The age distribution was 16,274 people (28.5%) under the age of 18, 6,637 people (11.6%) aged 18 to 24, 16,369 people (28.6%) aged 25 to 44, 12,891 people (22.6%) aged 45 to 64, and 4,985 people (8.7%) who were 65 or older. The median age was 32.0 years. For every 100 females, there were 98.5 males. For every 100 females age 18 and over, there were 97.0 males.

There were 15,600 housing units at an average density of 2,918.2 per square mile, of the occupied units 9,563 (63.5%) were owner-occupied and 5,504 (36.5%) were rented.
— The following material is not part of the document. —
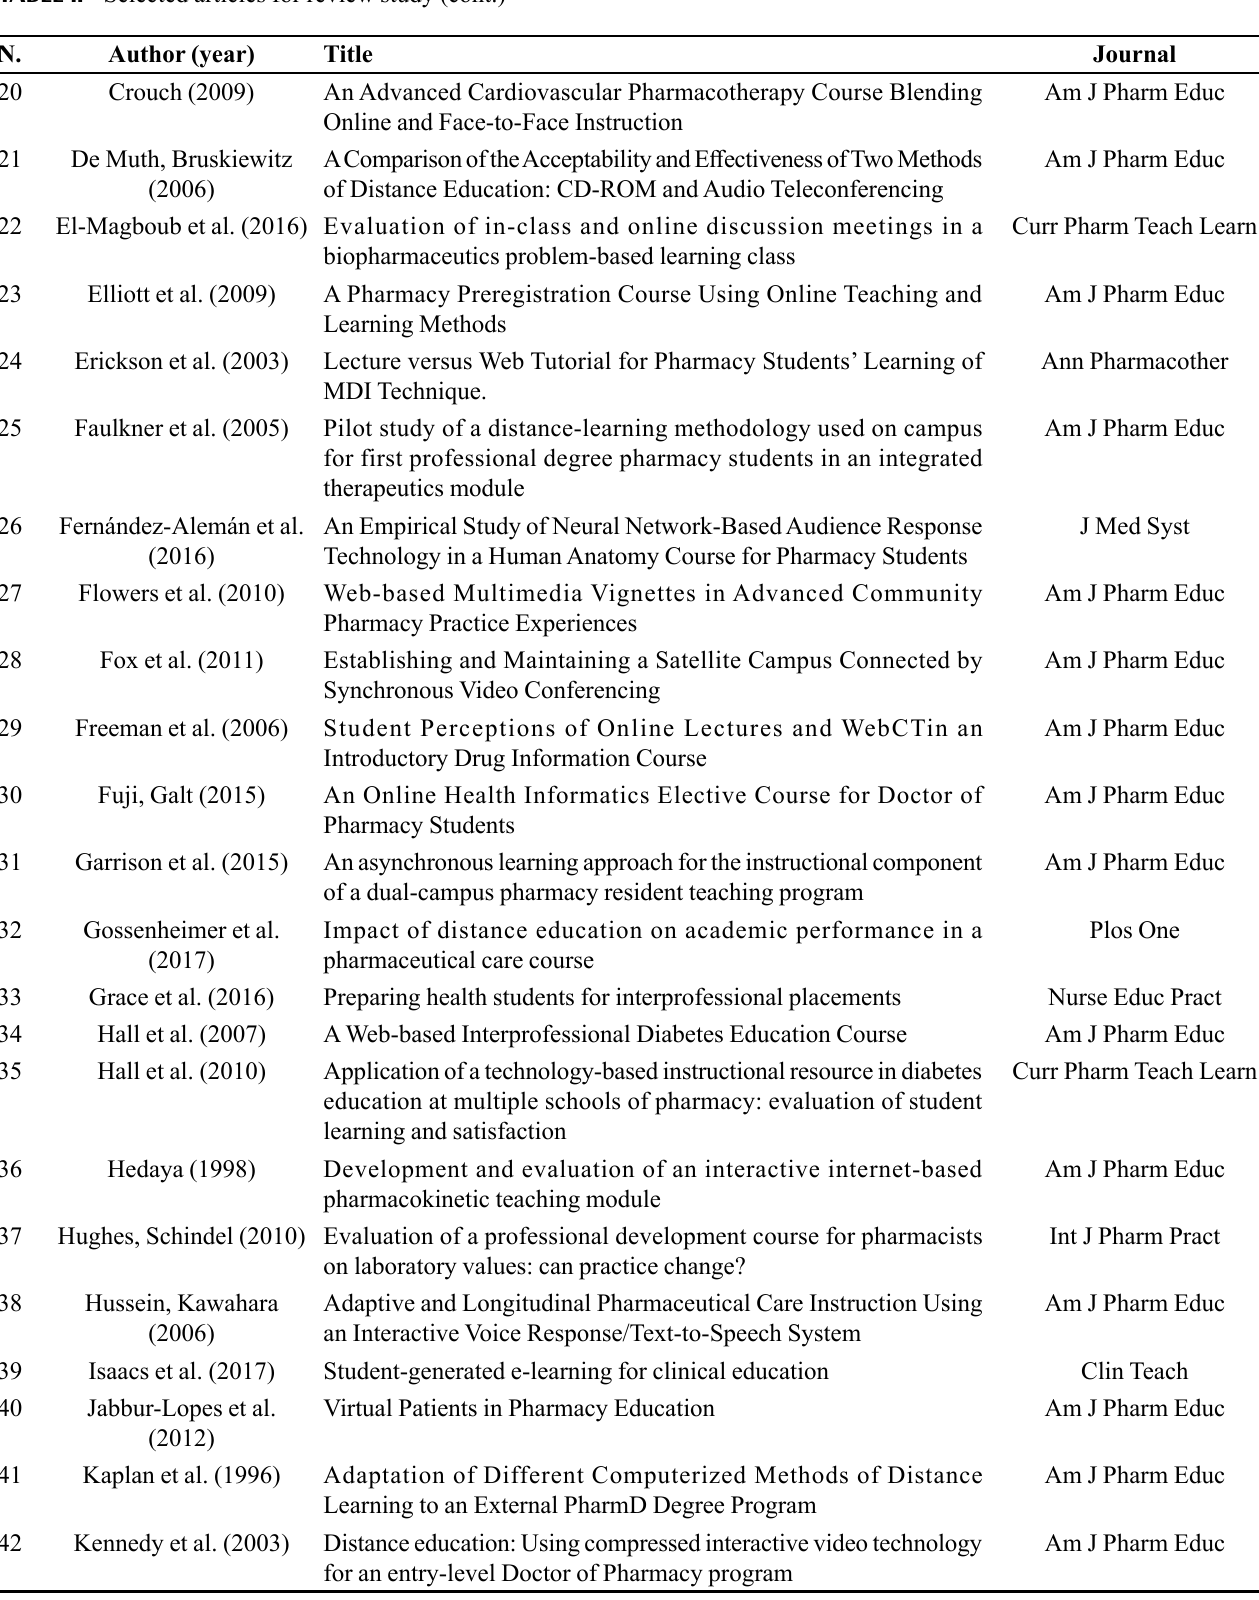
TABLE II - Selected articles for review study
The homeowner vacancy rate was 1.1%; the rental vacancy rate was 3.7%. 36,050 people (63.1% of the population) lived in owner-occupied housing units and 20,809 people (36.4%) lived in rental housing units.

According to the 2010 United States Census, South Whittier had a median household income of $65,815, with 11.4% of the population living below the federal poverty line.

===2023 ACS estimates===
In 2023, the US Census Bureau estimated that the median household income was $98,974, and the per capita income was $32,460. About 7.4% of families and 8.4% of the population were below the poverty line.
==Government==
In the California State Legislature, South Whittier is in , and in .

In the United States House of Representatives, South Whittier is in .

The Los Angeles County Sheriff's Department (LASD) operates the Norwalk Station in Norwalk, serving South Whittier. In addition the department operates the Whittier Substation in South Whittier.